Image: AP/Press Association Images

OSCAR WINNING ACTOR Leonardo DiCaprio has unveiled a new, free technology that allows users to spy on global fishing practices, in a bid to curb illegal fishing.

The release of Global Fishing Watch was announced yesterday.

It aims to offer a crowd sourced solution to the problem of illegal fishing, which accounts for up to 35% of the global wild marine catch and causes yearly losses of $23.5 billion (€20.9 billion), according to the UN Food and Agriculture Organisation.

Overfishing is also a growing problem worldwide, with about two-thirds of fish stocks in the high seas either over exploited or depleted, said the FAO. Some of the planet’s largest fish, including tuna and swordfish, are below 10% of their historical level.

Using satellite technology combined with radar aboard boats, the site GlobalFishingWatch.org allows people to zero in on areas of interest around the world and trace the paths of 35,000 commercial fishing vessels.

“It gives the public an opportunity to see what is happening, even out in the middle of the ocean,” said John Amos, president and founder of SkyTruth, one of three partners in the project along with Google and Oceana.

“We need the public to be engaged to convince governments and convince the seafood industry that they need to solve the problems of overfishing,” Amos told AFP.

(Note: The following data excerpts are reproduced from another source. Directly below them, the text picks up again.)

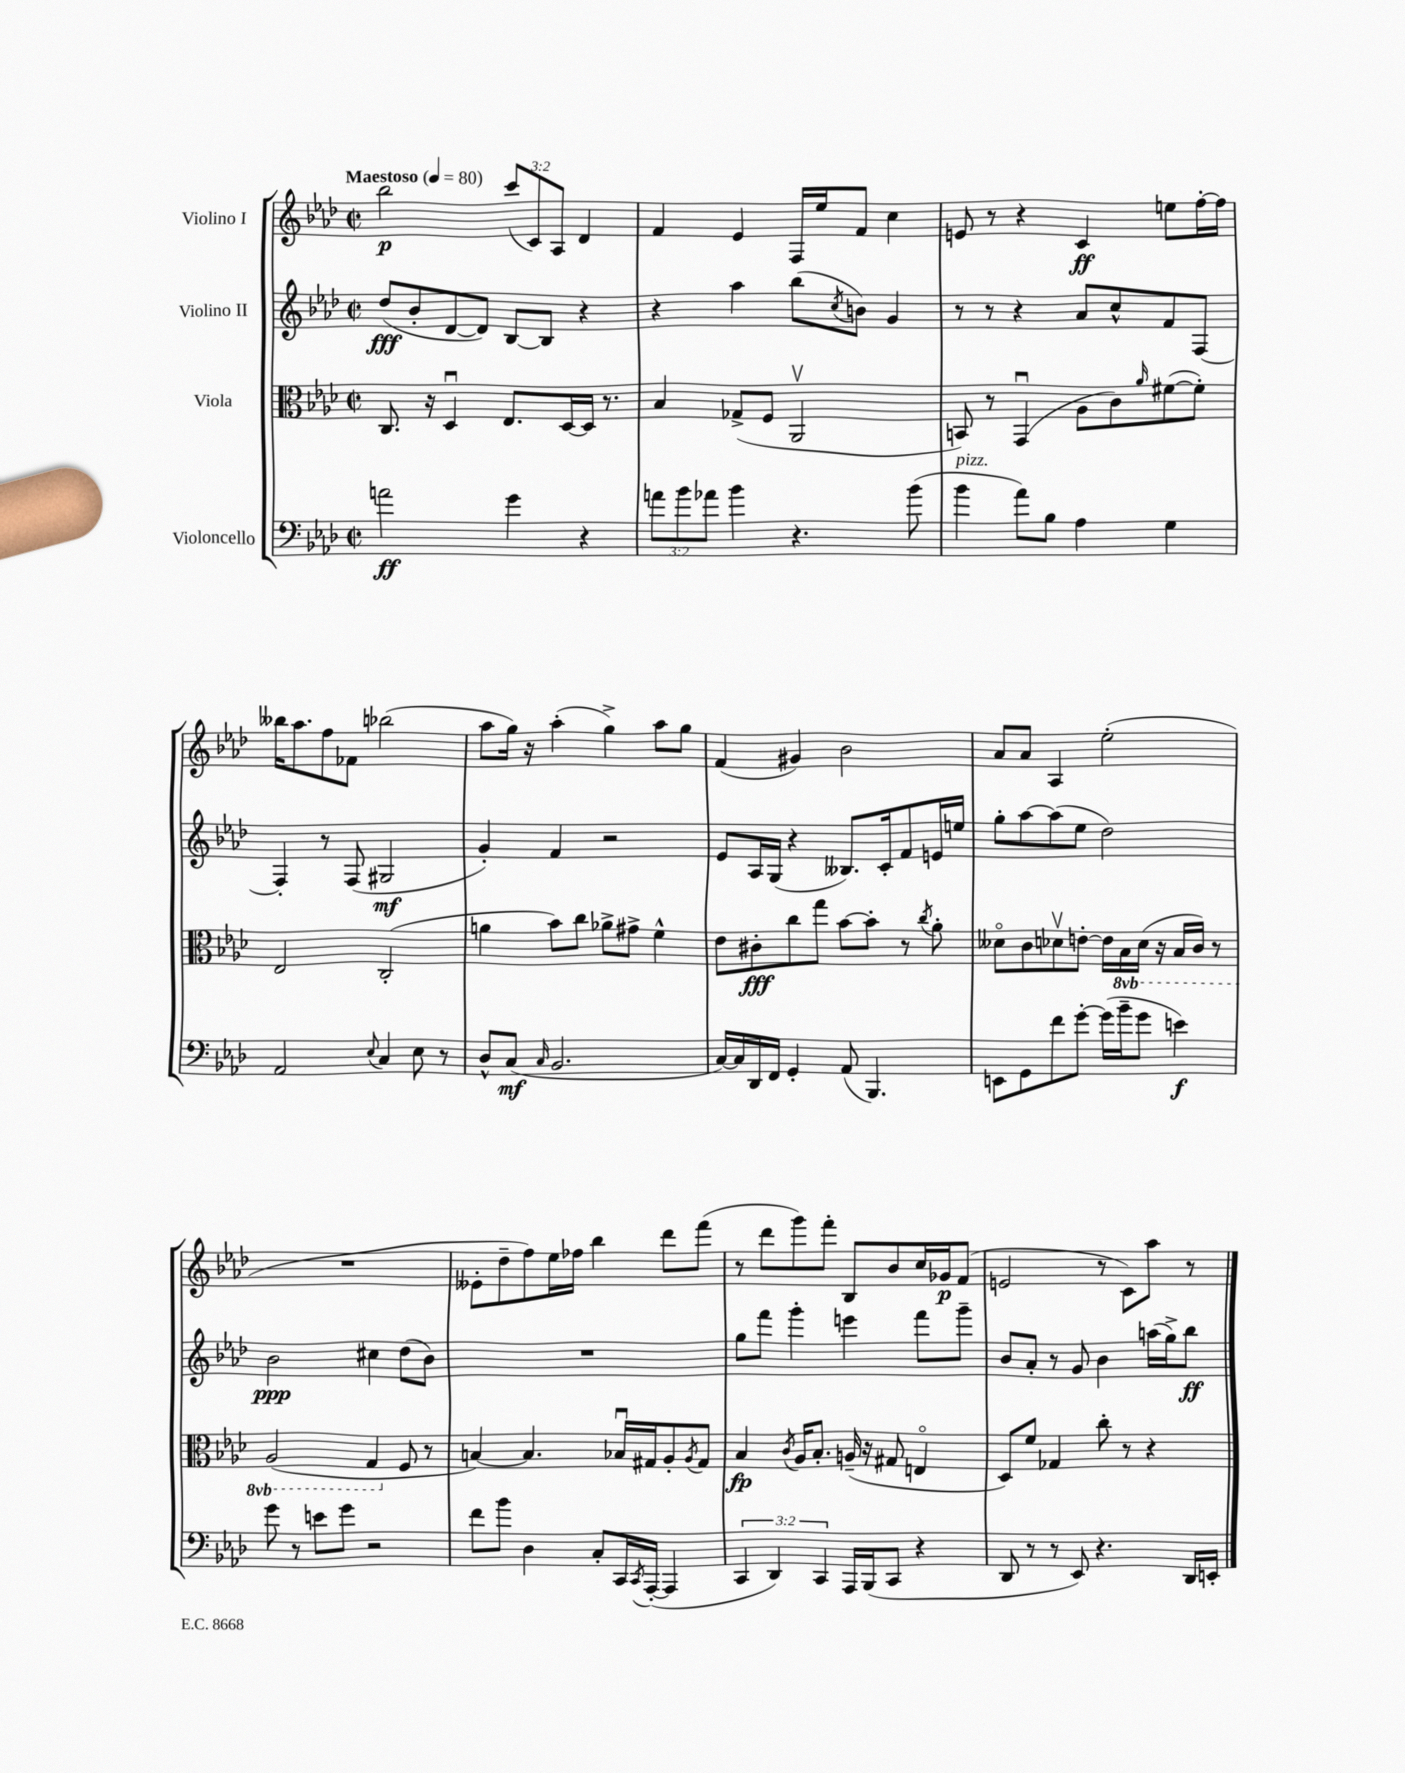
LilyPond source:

<<
\new StaffGroup <<
\new Staff = "s0" \with { instrumentName = "Violino I" } {
    \clef treble \key aes \major \defaultTimeSignature \time 2/2 \override Staff.TupletNumber.text = #tuplet-number::calc-fraction-text \tempo "Maestoso" 4 = 80
    bes''2\p \tuplet 3/2 { c'''8( c'8) aes8 } des'4 |
    f'4 ees'4 f16 ees''16 f'8 c''4 |
    e'8 r8 r4 c'4\ff e''8 f''16~-. f''16 |
    beses''16 aes''8. f''8 fes'8 bes''2( |
    aes''8 g''16) r16 aes''4-.( g''4->) aes''8 g''8 |
    f'4( gis'4) bes'2 |
    aes'8 aes'8 aes4 ees''2-.( |
    R1 |
    eeses'8-. des''8-- f''8) ees''16 fes''16 bes''4 des'''8 f'''8( |
    r8 des'''8 g'''8) f'''8-. bes8 bes'8 c''16 ges'16\p f'8( |
    e'2 r8 c'8) aes''8 r8 \bar "|." |
}
\new Staff = "s1" \with { instrumentName = "Violino II" } {
    \clef treble \key aes \major \defaultTimeSignature \time 2/2
    des''8\fff( bes'8-. des'8~ des'8) bes8~ bes8 r4 |
    r4 aes''4 bes''8( \acciaccatura { c''8 } b'8) g'4 |
    r8 r8 r4 aes'8 c''8-^ f'8 f8~ |
    f4-. r8 f8( gis2\mf |
    g'4-.) f'4 r2 |
    ees'8 aes16 g16( r4 beses8.) c'16-. f'8 e'16 e''16 |
    g''8-. aes''8~ aes''8( ees''8 des''2) |
    bes'2\ppp cis''4 des''8( bes'8) |
    R1 |
    g''8 f'''8 g'''4-. e'''4 f'''8 g'''8-- |
    bes'8 aes'8-. r8 g'8 bes'4 a''16( g''16->) bes''8\ff \bar "|." |
}
\new Staff = "s2" \with { instrumentName = "Viola" } {
    \clef alto \key aes \major \defaultTimeSignature \time 2/2 \set Staff.ottavationMarkups = #ottavation-simple-ordinals
    c8. r16 des4\downbow ees8. des16~ des16 r8. |
    bes4 ges8->( f8 aes,2\upbow |
    b,8) r8 g,4\downbow( aes8 c'8) \grace { aes'16 } fis'8~( fis'8-.) |
    ees2 c2-.( |
    a'4 bes'8) c''8 aes'8-> gis'8-> f'4-^ |
    ees'8 cis'8-.\fff c''8 g''8 bes'8~ bes'8-. r8 \acciaccatura { c''8 } aes'8-. |
    deses'8\flageolet c'8 des'8\upbow e'8~-. e'16 \ottava #-1 bes,16 des16( r16 bes,16 c16) r8 |
    aes,2( g,4 \ottava #0 f8 r8 |
    b4~) b4. bes16\downbow gis16 aes8-. \acciaccatura { aes8 } gis8 |
    bes4\fp \acciaccatura { c'8 } aes16 bes8.-. a16--( r16 gis8 e4\flageolet |
    des8) f'8 ges4 c''8-. r8 r4 \bar "|." |
}
\new Staff = "s3" \with { instrumentName = "Violoncello" } {
    \clef bass \key aes \major \defaultTimeSignature \time 2/2 \override Staff.TupletNumber.text = #tuplet-number::calc-fraction-text
    a'2\ff g'4 r4 |
    \tuplet 3/2 { a'8 bes'8 aes'8 } bes'4 r4. bes'8( |
    bes'4^\markup { \italic "pizz." } aes'8) bes8 aes4 g4 |
    aes,2 \appoggiatura { ees8 } c4 ees8 r8 |
    des8-^ c8\mf( \grace { c16 } bes,2. |
    c16~) c16 des,16 f,16 g,4-. aes,8( bes,,4.) |
    e,8 g,8 f'8 g'8~-. g'16( bes'16-- g'8 e'4\f) |
    g'8 r8 e'8 g'8 r2 |
    f'8 bes'8 des4 c8-. c,16 \acciaccatura { c,8 } aes,,16~-.( aes,,4 |
    \tuplet 3/2 { c,4 des,4) c,4 } aes,,16 bes,,16( c,8 r4 |
    des,8 r8 r8 ees,8) r4. des,16 e,16-. \bar "|." |
}
>>
>>
\layout { \context { \Score \remove "Bar_number_engraver" } }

The project has cost $10.3 million over the past three years to build, with six million of those dollars contributed by DiCaprio himself, Oceana vice president for US oceans Jackie Savitz told AFP.

In order the make the data available for free, the partners negotiated a deal with the satellite company Orbcomm to use its three-day old data, which is described as “near real-time,” along with historical records.

Users could zero in on a marine protected area and see if any boat tracks have crossed into waters where they should not have been.

One could scan the map for any evidence that large vessels are fishing in areas that are reserved for small-scale fishermen.

Vessels can be tracked by name or by country, or by traffic inside exclusive economic zones.